前面说到SendThread#readResponse处理服务端响应,但是不止它一个处理回调,因为Nio和Netty处理不一样,我直接说明答案。
- ClientCnxnSocketNIO的回调是ClientCnxnSocketNIO.doIO(),这个方法不仅是发送也是接受,
- ClientCnxnSocketNetty的回调ClientCnxnSocketNetty.ZKClientHandler#channelRead0(不同版本这里不一样,我的是3.5.7,但代码都一样)
先看向ClientCnxnSocketNIO:
//1--回调事件和发送请求
void doIO(List pendingQueue, ClientCnxn cnxn)
throws InterruptedException, IOException {
SocketChannel sock = (SocketChannel) sockKey.channel();
if (sock == null) {
throw new IOException("Socket is null!");
}
//1--回调
if (sockKey.isReadable()) {
int rc = sock.read(incomingBuffer);
if (rc < 0) {
throw new EndOfStreamException(
"Unable to read additional data from server sessionid 0x"

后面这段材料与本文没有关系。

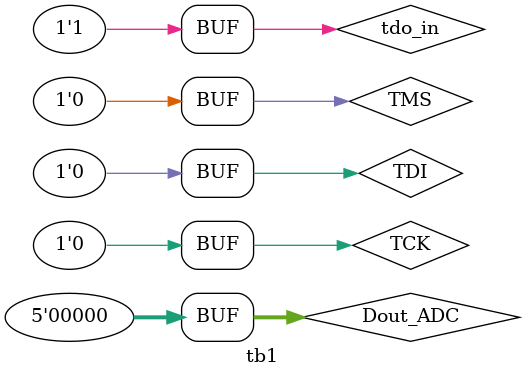
<source format=v>
`timescale 1ns / 1ps


module tb1;

	// Inputs
	reg [4:0] Dout_ADC;
	reg TCK;
	reg TMS;
	reg TDI;

	// Outputs
	wire Din_TP;
	wire Clk_TP;
	wire CS_TP_N;
	wire PD_TP_N;
	wire [4:0] Din_ADC;
	wire [4:0] Clk_ADC;
	wire [4:0] CS_ADC_N;
	wire [3:0] Din_DAC;
	wire [3:0] Clk_DAC;
	wire [3:0] CS_DAC_N;
	wire [3:0] RS_DAC_N;
	wire [41:0] Stand_By_N;
	wire [6:0] TP_Gr_En;
	wire [5:0] TP_Strp_En;
	wire TDO;
	wire [5:0] OpCode;
	wire [3:0] State;
	wire [7:0] Future;

	// Instantiate the Unit Under Test (UUT)
	Sl_Ctrl uut (
		.Din_TP(Din_TP), 
		.Clk_TP(Clk_TP), 
		.CS_TP_N(CS_TP_N), 
		.PD_TP_N(PD_TP_N), 
		.Din_ADC(Din_ADC), 
		.Dout_ADC(Dout_ADC), 
		.Clk_ADC(Clk_ADC), 
		.CS_ADC_N(CS_ADC_N), 
		.Din_DAC(Din_DAC), 
		.Clk_DAC(Clk_DAC), 
		.CS_DAC_N(CS_DAC_N), 
		.RS_DAC_N(RS_DAC_N), 
		.Stand_By_N(Stand_By_N), 
		.TP_Gr_En(TP_Gr_En), 
		.TP_Strp_En(TP_Strp_En), 
		.TCK(TCK), 
		.TMS(TMS), 
		.TDI(TDI), 
		.TDO(TDO), 
		.OpCode(OpCode), 
		.State(State), 
		.Future(Future)
	);
	reg tdo_in;
// Initialize Inputs
	initial begin
	Dout_ADC = 0;
	TCK = 0;
	TMS = 0;
	TDI = 0;

// Wait 100 ns for global reset to finish
	#100;
	#2;

//	Opcode=0x01
	#50 TCK=0; TMS=0; TDI=0;
	#50 TCK=0; TMS=1; TDI=0;
	#50 TCK=1; TMS=1; TDI=0;
	#0  tdo_in=1;
	#50 TCK=0; TMS=1; TDI=0;
	#50 TCK=1; TMS=1; TDI=0;
	#0  tdo_in=1;
	#50 TCK=0; TMS=1; TDI=0;
	#50 TCK=1; TMS=1; TDI=0;
	#0  tdo_in=1;
	#50 TCK=0; TMS=1; TDI=0;
	#50 TCK=1; TMS=1; TDI=0;
	#0  tdo_in=1;
	#50 TCK=0; TMS=1; TDI=0;
	#50 TCK=1; TMS=1; TDI=0;
	#0  tdo_in=1;
	#50 TCK=0; TMS=0; TDI=0;
	#50 TCK=1; TMS=0; TDI=0;
	#0  tdo_in=1;
	#50 TCK=0; TMS=0; TDI=0;
	#50 TCK=0; TMS=0; TDI=0;
	#50 TCK=0; TMS=1; TDI=0;
	#50 TCK=1; TMS=1; TDI=0;
	#0  tdo_in=1;
	#50 TCK=0; TMS=1; TDI=0;
	#50 TCK=1; TMS=1; TDI=0;
	#0  tdo_in=1;
	#50 TCK=0; TMS=0; TDI=0;
	#50 TCK=1; TMS=0; TDI=0;
	#0  tdo_in=1;
	#50 TCK=0; TMS=0; TDI=0;
	#50 TCK=1; TMS=0; TDI=0;
	#0  tdo_in=1;
	#50 TCK=0; TMS=0; TDI=1;
	#50 TCK=1; TMS=0; TDI=1;
	#0  tdo_in=1;
	#50 TCK=0; TMS=0; TDI=0;
	#50 TCK=1; TMS=0; TDI=0;
	#0  tdo_in=1;
	#50 TCK=0; TMS=0; TDI=0;
	#50 TCK=1; TMS=0; TDI=0;
	#0  tdo_in=1;
	#50 TCK=0; TMS=0; TDI=0;
	#50 TCK=1; TMS=0; TDI=0;
	#0  tdo_in=1;
	#50 TCK=0; TMS=0; TDI=0;
	#50 TCK=1; TMS=0; TDI=0;
	#0  tdo_in=1;
	#50 TCK=0; TMS=1; TDI=0;
	#50 TCK=1; TMS=1; TDI=0;
	#0  tdo_in=1;
	#50 TCK=0; TMS=1; TDI=0;
	#50 TCK=1; TMS=1; TDI=0;
	#0  tdo_in=1;
	#50 TCK=0; TMS=0; TDI=0;
	#50 TCK=1; TMS=0; TDI=0;
	#0  tdo_in=1;
	#50 TCK=0; TMS=0; TDI=0;
	#50 TCK=0; TMS=0; TDI=0;
	#50 TCK=0; TMS=1; TDI=0;
	#50 TCK=1; TMS=1; TDI=0;
	#0  tdo_in=1;
	#50 TCK=0; TMS=0; TDI=0;
	#50 TCK=1; TMS=0; TDI=0;
	#0  tdo_in=1;
	#50 TCK=0; TMS=0; TDI=0;
	#50 TCK=1; TMS=0; TDI=0;
	#0  tdo_in=1;
	#50 TCK=0; TMS=1; TDI=1;
	#50 TCK=1; TMS=1; TDI=1;
	#0  tdo_in=1;
	#50 TCK=0; TMS=1; TDI=0;
	#50 TCK=1; TMS=1; TDI=0;
	#0  tdo_in=1;
	#50 TCK=0; TMS=0; TDI=0;
	#50 TCK=1; TMS=0; TDI=0;
	#0  tdo_in=1;
	#50 TCK=0; TMS=0; TDI=0;
	#50 TCK=0; TMS=0; TDI=0;
	#50 TCK=0; TMS=1; TDI=0;
	#50 TCK=1; TMS=1; TDI=0;
	#0  tdo_in=1;
	#50 TCK=0; TMS=1; TDI=0;
	#50 TCK=1; TMS=1; TDI=0;
	#0  tdo_in=1;
	#50 TCK=0; TMS=0; TDI=0;
	#50 TCK=1; TMS=0; TDI=0;
	#0  tdo_in=1;
	#50 TCK=0; TMS=0; TDI=0;
	#50 TCK=1; TMS=0; TDI=0;
	#0  tdo_in=1;
	#50 TCK=0; TMS=0; TDI=1;
	#50 TCK=1; TMS=0; TDI=1;
	#0  tdo_in=1;
	#50 TCK=0; TMS=0; TDI=0;
	#50 TCK=1; TMS=0; TDI=0;
	#0  tdo_in=1;
	#50 TCK=0; TMS=0; TDI=0;
	#50 TCK=1; TMS=0; TDI=0;
	#0  tdo_in=1;
	#50 TCK=0; TMS=0; TDI=0;
	#50 TCK=1; TMS=0; TDI=0;
	#0  tdo_in=1;
	#50 TCK=0; TMS=0; TDI=0;
	#50 TCK=1; TMS=0; TDI=0;
	#0  tdo_in=1;
	#50 TCK=0; TMS=1; TDI=0;
	#50 TCK=1; TMS=1; TDI=0;
	#0  tdo_in=1;
	#50 TCK=0; TMS=1; TDI=0;
	#50 TCK=1; TMS=1; TDI=0;
	#0  tdo_in=1;
	#50 TCK=0; TMS=0; TDI=0;
	#50 TCK=1; TMS=0; TDI=0;
	#0  tdo_in=1;
	#50 TCK=0; TMS=0; TDI=0;
	#50 TCK=0; TMS=0; TDI=0;
	#50 TCK=0; TMS=1; TDI=0;
	#50 TCK=1; TMS=1; TDI=0;
	#0  tdo_in=1;
	#50 TCK=0; TMS=0; TDI=0;
	#50 TCK=1; TMS=0; TDI=0;
	#0  tdo_in=1;
	#50 TCK=0; TMS=0; TDI=0;
	#50 TCK=1; TMS=0; TDI=0;
	#0  tdo_in=1;
	#50 TCK=0; TMS=1; TDI=0;
	#50 TCK=1; TMS=1; TDI=0;
	#0  tdo_in=1;
	#50 TCK=0; TMS=1; TDI=0;
	#50 TCK=1; TMS=1; TDI=0;
	#0  tdo_in=1;
	#50 TCK=0; TMS=0; TDI=0;
	#50 TCK=1; TMS=0; TDI=0;
	#0  tdo_in=1;
	#50 TCK=0; TMS=0; TDI=0;


	end
      
endmodule


</source>
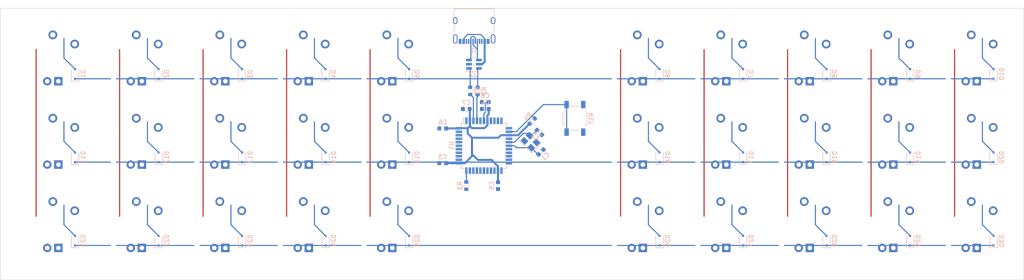
<source format=kicad_pcb>
(kicad_pcb (version 20221018) (generator pcbnew)

  (general
    (thickness 1.6)
  )

  (paper "A4")
  (layers
    (0 "F.Cu" signal)
    (31 "B.Cu" signal)
    (32 "B.Adhes" user "B.Adhesive")
    (33 "F.Adhes" user "F.Adhesive")
    (34 "B.Paste" user)
    (35 "F.Paste" user)
    (36 "B.SilkS" user "B.Silkscreen")
    (37 "F.SilkS" user "F.Silkscreen")
    (38 "B.Mask" user)
    (39 "F.Mask" user)
    (40 "Dwgs.User" user "User.Drawings")
    (41 "Cmts.User" user "User.Comments")
    (42 "Eco1.User" user "User.Eco1")
    (43 "Eco2.User" user "User.Eco2")
    (44 "Edge.Cuts" user)
    (45 "Margin" user)
    (46 "B.CrtYd" user "B.Courtyard")
    (47 "F.CrtYd" user "F.Courtyard")
    (48 "B.Fab" user)
    (49 "F.Fab" user)
    (50 "User.1" user)
    (51 "User.2" user)
    (52 "User.3" user)
    (53 "User.4" user)
    (54 "User.5" user)
    (55 "User.6" user)
    (56 "User.7" user)
    (57 "User.8" user)
    (58 "User.9" user)
  )

  (setup
    (pad_to_mask_clearance 0)
    (pcbplotparams
      (layerselection 0x00010fc_ffffffff)
      (plot_on_all_layers_selection 0x0000000_00000000)
      (disableapertmacros false)
      (usegerberextensions false)
      (usegerberattributes true)
      (usegerberadvancedattributes true)
      (creategerberjobfile true)
      (dashed_line_dash_ratio 12.000000)
      (dashed_line_gap_ratio 3.000000)
      (svgprecision 4)
      (plotframeref false)
      (viasonmask false)
      (mode 1)
      (useauxorigin false)
      (hpglpennumber 1)
      (hpglpenspeed 20)
      (hpglpendiameter 15.000000)
      (dxfpolygonmode true)
      (dxfimperialunits true)
      (dxfusepcbnewfont true)
      (psnegative false)
      (psa4output false)
      (plotreference true)
      (plotvalue true)
      (plotinvisibletext false)
      (sketchpadsonfab false)
      (subtractmaskfromsilk false)
      (outputformat 1)
      (mirror false)
      (drillshape 1)
      (scaleselection 1)
      (outputdirectory "")
    )
  )

  (net 0 "")
  (net 1 "COL0")
  (net 2 "COL1")
  (net 3 "COL10")
  (net 4 "COL11")
  (net 5 "COL2")
  (net 6 "COL3")
  (net 7 "COL4")
  (net 8 "COL7")
  (net 9 "COL8")
  (net 10 "COL9")
  (net 11 "GND")
  (net 12 "N$1")
  (net 13 "N$10")
  (net 14 "N$11")
  (net 15 "N$12")
  (net 16 "N$13")
  (net 17 "N$14")
  (net 18 "N$15")
  (net 19 "N$16")
  (net 20 "N$17")
  (net 21 "N$18")
  (net 22 "N$19")
  (net 23 "N$2")
  (net 24 "N$20")
  (net 25 "N$21")
  (net 26 "N$22")
  (net 27 "N$23")
  (net 28 "N$24")
  (net 29 "N$25")
  (net 30 "N$26")
  (net 31 "N$27")
  (net 32 "N$28")
  (net 33 "N$29")
  (net 34 "N$3")
  (net 35 "N$30")
  (net 36 "N$4")
  (net 37 "N$5")
  (net 38 "N$6")
  (net 39 "N$7")
  (net 40 "N$8")
  (net 41 "N$9")
  (net 42 "ROW0")
  (net 43 "ROW1")
  (net 44 "ROW2")
  (net 45 "VCC")
  (net 46 "mcu/D+")
  (net 47 "mcu/D-")
  (net 48 "mcu/UCAP")
  (net 49 "mcu/XTAL1")
  (net 50 "mcu/XTAL2")
  (net 51 "mcu/~{HWB}/PE2")
  (net 52 "mcu/~{RESET}")
  (net 53 "u2/D+")
  (net 54 "u2/D-")
  (net 55 "usb/D+")
  (net 56 "usb/D-")

  (footprint "Kailh_Choc:KailhChoc-1U" (layer "F.Cu") (at 91.675 72.625))

  (footprint "Kailh_Choc:KailhChoc-1U" (layer "F.Cu") (at 91.675 53.575))

  (footprint "Kailh_Choc:KailhChoc-1U" (layer "F.Cu") (at 205.975 72.625))

  (footprint "Kailh_Choc:KailhChoc-1U" (layer "F.Cu") (at 244.075 53.575))

  (footprint "Kailh_Choc:KailhChoc-1U" (layer "F.Cu") (at 167.875 34.525))

  (footprint "Kailh_Choc:KailhChoc-1U" (layer "F.Cu") (at 53.575 72.625))

  (footprint "Kailh_Choc:KailhChoc-1U" (layer "F.Cu") (at 205.975 53.575))

  (footprint "Kailh_Choc:KailhChoc-1U" (layer "F.Cu") (at 225.025 53.575))

  (footprint "Kailh_Choc:KailhChoc-1U" (layer "F.Cu") (at 186.925 72.625))

  (footprint "Kailh_Choc:KailhChoc-1U" (layer "F.Cu") (at 72.625 34.525))

  (footprint "Kailh_Choc:KailhChoc-1U" (layer "F.Cu") (at 225.025 34.525))

  (footprint "Kailh_Choc:KailhChoc-1U" (layer "F.Cu") (at 244.075 34.525))

  (footprint "Kailh_Choc:KailhChoc-1U" (layer "F.Cu") (at 110.725 34.525))

  (footprint "Kailh_Choc:KailhChoc-1U" (layer "F.Cu") (at 34.525 53.575))

  (footprint "Kailh_Choc:KailhChoc-1U" (layer "F.Cu") (at 244.075 72.625))

  (footprint "Kailh_Choc:KailhChoc-1U" (layer "F.Cu") (at 53.575 53.575))

  (footprint "Kailh_Choc:KailhChoc-1U" (layer "F.Cu") (at 110.725 72.625))

  (footprint "Kailh_Choc:KailhChoc-1U" (layer "F.Cu") (at 167.875 72.625))

  (footprint "Kailh_Choc:KailhChoc-1U" (layer "F.Cu") (at 34.525 34.525))

  (footprint "Kailh_Choc:KailhChoc-1U" (layer "F.Cu") (at 205.975 34.525))

  (footprint "Kailh_Choc:KailhChoc-1U" (layer "F.Cu") (at 186.925 53.575))

  (footprint "Kailh_Choc:KailhChoc-1U" (layer "F.Cu") (at 91.675 34.525))

  (footprint "Kailh_Choc:KailhChoc-1U" (layer "F.Cu") (at 53.575 34.525))

  (footprint "Kailh_Choc:KailhChoc-1U" (layer "F.Cu") (at 34.525 72.625))

  (footprint "Kailh_Choc:KailhChoc-1U" (layer "F.Cu") (at 186.925 34.525))

  (footprint "Kailh_Choc:KailhChoc-1U" (layer "F.Cu") (at 72.625 53.575))

  (footprint "Kailh_Choc:KailhChoc-1U" (layer "F.Cu") (at 72.625 72.625))

  (footprint "Kailh_Choc:KailhChoc-1U" (layer "F.Cu") (at 225.025 72.625))

  (footprint "Kailh_Choc:KailhChoc-1U" (layer "F.Cu") (at 110.725 53.575))

  (footprint "Kailh_Choc:KailhChoc-1U" (layer "F.Cu") (at 167.875 53.575))

  (footprint "D_SOD-323F" (layer "B.Cu") (at 58.655 75.655 90))

  (footprint "C_0603_1608Metric" (layer "B.Cu") (at 123.48 57.95 180))

  (footprint "D_SOD-323F" (layer "B.Cu") (at 39.605 37.555 90))

  (footprint "R_0603_1608Metric" (layer "B.Cu") (at 129.75 41.43 90))

  (footprint "C_0603_1608Metric" (layer "B.Cu") (at 136.1 63.08 -90))

  (footprint "D_SOD-323F" (layer "B.Cu") (at 77.705 37.555 90))

  (footprint "D_SOD-323F" (layer "B.Cu") (at 192.005 56.605 90))

  (footprint "R_0603_1608Metric" (layer "B.Cu") (at 128.86 63.08 -90))

  (footprint "D_SOD-323F" (layer "B.Cu") (at 230.105 37.555 90))

  (footprint "D_SOD-323F" (layer "B.Cu") (at 172.955 37.555 90))

  (footprint "D_SOD-323F" (layer "B.Cu") (at 96.755 75.655 90))

  (footprint "D_SOD-323F" (layer "B.Cu") (at 172.955 75.655 90))

  (footprint "Crystal_SMD_3225-4Pin_3.2x2.5mm" (layer "B.Cu") (at 143.5 53.03 135))

  (footprint "D_SOD-323F" (layer "B.Cu") (at 58.655 37.555 90))

  (footprint "SOT-23-6" (layer "B.Cu") (at 130.6 35.335))

  (footprint "D_SOD-323F" (layer "B.Cu") (at 58.655 56.605 90))

  (footprint "D_SOD-323F" (layer "B.Cu") (at 115.805 75.655 90))

  (footprint "D_SOD-323F" (layer "B.Cu") (at 211.055 37.555 90))

  (footprint "SW_SPST_TL3342" (layer "B.Cu") (at 153.65 47.71 90))

  (footprint "R_0603_1608Metric" (layer "B.Cu") (at 131.45 41.44 90))

  (footprint "D_SOD-323F" (layer "B.Cu") (at 96.755 56.605 90))

  (footprint "D_SOD-323F" (layer "B.Cu") (at 249.155 75.655 90))

  (footprint "C_0603_1608Metric" (layer "B.Cu")
    (tstamp 71f15f17-b4f7-44aa-9ad6-bf25d6720f6c)
    (at 133.19 43.97 180)
    (descr "Capacitor SMD 0603 (1608 Metric), square (rectangular) end terminal, IPC_7351 nominal, (Body size source: IPC-SM-782 page 76, https://www.pcb-3d.com/wordpress/wp-content/uploads/ipc-sm-782a_amendment_1_and_2.pdf), generated with kicad-footprint-generator")
    (tags "capacitor")
    (attr smd)
    (fp_text reference "C8" (at 0 1.43) (layer "B.SilkS")
        (effects (font (size 1 1) (thickness 0.15)) (justify mirror))
      (tstamp fee20c8f-040c-41f6-9a6f-86b4e4285069)
    )
    (fp_text value "1u" (at 0 -1.43) (layer "B.Fab")
        (effects (font (size 1 1) (thickness 0.15)) (justify mirror))
      (tstamp b76afa7d-0909-4cdd-8b03-91991b6905ac)
    )
    (fp_text user "${REFERENCE}" (at 0 0) (layer "B.Fab")
        (effects (font (size 0.4 0.4) (thickness 0.06)) (justify mirror))
      (tstamp 46032fb2-4b7e-462b-aaf2-0ce848a8f688)
    )
    (fp_line (start -0.14058 -0.51) (end 0.14058 -0.51)
      (stroke (width 0.12) (type solid)) (layer "B.SilkS") (tstamp f93dac5b-5a2e-4bd7-8309-d11e744545dd))
    (fp_line (start -0.14058 0.51) (end 0.14058 0.51)
      (strok
... [126988 chars truncated]
</source>
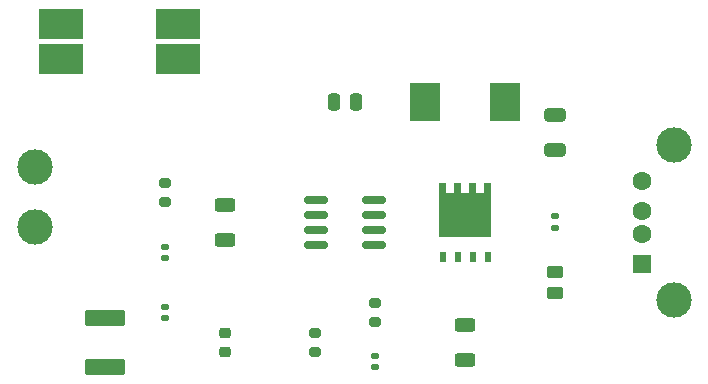
<source format=gbr>
%TF.GenerationSoftware,KiCad,Pcbnew,(6.0.4)*%
%TF.CreationDate,2022-04-27T12:43:55-07:00*%
%TF.ProjectId,SolarChargerV2,536f6c61-7243-4686-9172-67657256322e,rev?*%
%TF.SameCoordinates,Original*%
%TF.FileFunction,Soldermask,Top*%
%TF.FilePolarity,Negative*%
%FSLAX46Y46*%
G04 Gerber Fmt 4.6, Leading zero omitted, Abs format (unit mm)*
G04 Created by KiCad (PCBNEW (6.0.4)) date 2022-04-27 12:43:55*
%MOMM*%
%LPD*%
G01*
G04 APERTURE LIST*
G04 Aperture macros list*
%AMRoundRect*
0 Rectangle with rounded corners*
0 $1 Rounding radius*
0 $2 $3 $4 $5 $6 $7 $8 $9 X,Y pos of 4 corners*
0 Add a 4 corners polygon primitive as box body*
4,1,4,$2,$3,$4,$5,$6,$7,$8,$9,$2,$3,0*
0 Add four circle primitives for the rounded corners*
1,1,$1+$1,$2,$3*
1,1,$1+$1,$4,$5*
1,1,$1+$1,$6,$7*
1,1,$1+$1,$8,$9*
0 Add four rect primitives between the rounded corners*
20,1,$1+$1,$2,$3,$4,$5,0*
20,1,$1+$1,$4,$5,$6,$7,0*
20,1,$1+$1,$6,$7,$8,$9,0*
20,1,$1+$1,$8,$9,$2,$3,0*%
%AMFreePoly0*
4,1,17,2.675000,1.605000,1.875000,1.605000,1.875000,0.935000,2.675000,0.935000,2.675000,0.335000,1.875000,0.335000,1.875000,-0.335000,2.675000,-0.335000,2.675000,-0.935000,1.875000,-0.935000,1.875000,-1.605000,2.675000,-1.605000,2.675000,-2.205000,-1.875000,-2.205000,-1.875000,2.205000,2.675000,2.205000,2.675000,1.605000,2.675000,1.605000,$1*%
G04 Aperture macros list end*
%ADD10RoundRect,0.140000X-0.170000X0.140000X-0.170000X-0.140000X0.170000X-0.140000X0.170000X0.140000X0*%
%ADD11RoundRect,0.225000X-0.250000X0.225000X-0.250000X-0.225000X0.250000X-0.225000X0.250000X0.225000X0*%
%ADD12RoundRect,0.250000X-0.250000X-0.475000X0.250000X-0.475000X0.250000X0.475000X-0.250000X0.475000X0*%
%ADD13RoundRect,0.250000X-0.650000X0.325000X-0.650000X-0.325000X0.650000X-0.325000X0.650000X0.325000X0*%
%ADD14RoundRect,0.249999X-1.450001X0.450001X-1.450001X-0.450001X1.450001X-0.450001X1.450001X0.450001X0*%
%ADD15RoundRect,0.135000X-0.185000X0.135000X-0.185000X-0.135000X0.185000X-0.135000X0.185000X0.135000X0*%
%ADD16RoundRect,0.200000X-0.275000X0.200000X-0.275000X-0.200000X0.275000X-0.200000X0.275000X0.200000X0*%
%ADD17RoundRect,0.250000X-0.625000X0.312500X-0.625000X-0.312500X0.625000X-0.312500X0.625000X0.312500X0*%
%ADD18R,3.850000X2.500000*%
%ADD19R,2.500000X3.300000*%
%ADD20C,3.000000*%
%ADD21RoundRect,0.150000X-0.825000X-0.150000X0.825000X-0.150000X0.825000X0.150000X-0.825000X0.150000X0*%
%ADD22RoundRect,0.250000X-0.450000X0.262500X-0.450000X-0.262500X0.450000X-0.262500X0.450000X0.262500X0*%
%ADD23FreePoly0,90.000000*%
%ADD24R,0.500000X0.850000*%
%ADD25R,1.500000X1.600000*%
%ADD26C,1.600000*%
G04 APERTURE END LIST*
D10*
%TO.C,C5*%
X129540000Y-82427500D03*
X129540000Y-83387500D03*
%TD*%
%TO.C,C3*%
X111760000Y-78260000D03*
X111760000Y-79220000D03*
%TD*%
%TO.C,C2*%
X111760000Y-73180000D03*
X111760000Y-74140000D03*
%TD*%
D11*
%TO.C,C4*%
X116840000Y-80505000D03*
X116840000Y-82055000D03*
%TD*%
D12*
%TO.C,C6*%
X126050000Y-60960000D03*
X127950000Y-60960000D03*
%TD*%
D13*
%TO.C,C7*%
X144780000Y-62025000D03*
X144780000Y-64975000D03*
%TD*%
D14*
%TO.C,C1*%
X106680000Y-79230000D03*
X106680000Y-83330000D03*
%TD*%
D15*
%TO.C,R6*%
X144780000Y-70610000D03*
X144780000Y-71630000D03*
%TD*%
D16*
%TO.C,R4*%
X129540000Y-77915000D03*
X129540000Y-79565000D03*
%TD*%
%TO.C,R3*%
X124460000Y-80455000D03*
X124460000Y-82105000D03*
%TD*%
%TO.C,R1*%
X111760000Y-67755000D03*
X111760000Y-69405000D03*
%TD*%
D17*
%TO.C,R5*%
X137160000Y-79817500D03*
X137160000Y-82742500D03*
%TD*%
%TO.C,R2*%
X116840000Y-69657500D03*
X116840000Y-72582500D03*
%TD*%
D18*
%TO.C,L1*%
X112875000Y-57300000D03*
X112875000Y-54300000D03*
X102925000Y-54300000D03*
X102925000Y-57300000D03*
%TD*%
D19*
%TO.C,D1*%
X140560000Y-60960000D03*
X133760000Y-60960000D03*
%TD*%
D20*
%TO.C,SC1*%
X100700000Y-66460000D03*
X100700000Y-71540000D03*
%TD*%
D21*
%TO.C,U1*%
X124525000Y-69215000D03*
X124525000Y-70485000D03*
X124525000Y-71755000D03*
X124525000Y-73025000D03*
X129475000Y-73025000D03*
X129475000Y-71755000D03*
X129475000Y-70485000D03*
X129475000Y-69215000D03*
%TD*%
D22*
%TO.C,R7*%
X144780000Y-75287500D03*
X144780000Y-77112500D03*
%TD*%
D23*
%TO.C,Q1*%
X137160000Y-70470000D03*
D24*
X135255000Y-74020000D03*
X136525000Y-74020000D03*
X137795000Y-74020000D03*
X139065000Y-74020000D03*
%TD*%
D25*
%TO.C,J1*%
X152120000Y-74620000D03*
D26*
X152120000Y-72120000D03*
X152120000Y-70120000D03*
X152120000Y-67620000D03*
D20*
X154830000Y-64550000D03*
X154830000Y-77690000D03*
%TD*%
M02*

</source>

+ Long.toHexString(sessionId)
+ ", likely server has closed socket");
}
if (!incomingBuffer.hasRemaining()) {
incomingBuffer.flip();
if (incomingBuffer == lenBuffer) {
recvCount.getAndIncrement();
readLength();
} else if (!initialized) {//1--也就是当前客户端和服务端之间正在进行会话创建
//1--首先判断当前的客户端状态是否是“已初始化”
readConnectResult();
enableRead();
if (findSendablePacket(outgoingQueue,
sendThread.tunnelAuthInProgress()) != null) {
// Since SASL authentication has completed (if client is configured to do so),
// outgoing packets waiting in the outgoingQueue can now be sent.
enableWrite();
}
lenBuffer.clear();
incomingBuffer = lenBuffer;
updateLastHeard();
initialized = true;
} else {//1--常规请求,create,getdata,exist,事件响应也在里面
sendThread.readResponse(incomingBuffer);
lenBuffer.clear();
incomingBuffer = lenBuffer;
updateLastHeard();
}
}
}
if (sockKey.isWritable()) {
//4--并把Packet放入pendingQueue(CLientCnxn接受服务端返回结果的队列),以便等待服务端响应后进行相应的处理
//4--p.requestHeader != null&& p.requestHeader.getType() != OpCode.ping&& p.requestHeader.getType() != OpCode.auth
Packet p = findSendablePacket(outgoingQueue,
sendThread.tunnelAuthInProgress());
if (p != null) {
updateLastSend();
// If we already started writing p, p.bb will already exist
if (p.bb == null) {
if ((p.requestHeader != null) &&
(p.requestHeader.getType() != OpCode.ping) &&
(p.requestHeader.getType() != OpCode.auth)) {
//1--生成一个客户端请求序号xid设置到packet请求头里面去
p.requestHeader.setXid(cnxn.getXid());
}
//---这里才是真正发送给服务端
p.createBB();
}
sock.write(p.bb);
if (!p.bb.hasRemaining()) {
sentCount.getAndIncrement();
outgoingQueue.removeFirstOccurrence(p);
if (p.requestHeader != null
&& p.requestHeader.getType() != OpCode.ping
&& p.requestHeader.getType() != OpCode.auth) {
//1--这个if判断在后面pendingQueue取出来的前面是有判断的(常规的请求,create,getdata,exist)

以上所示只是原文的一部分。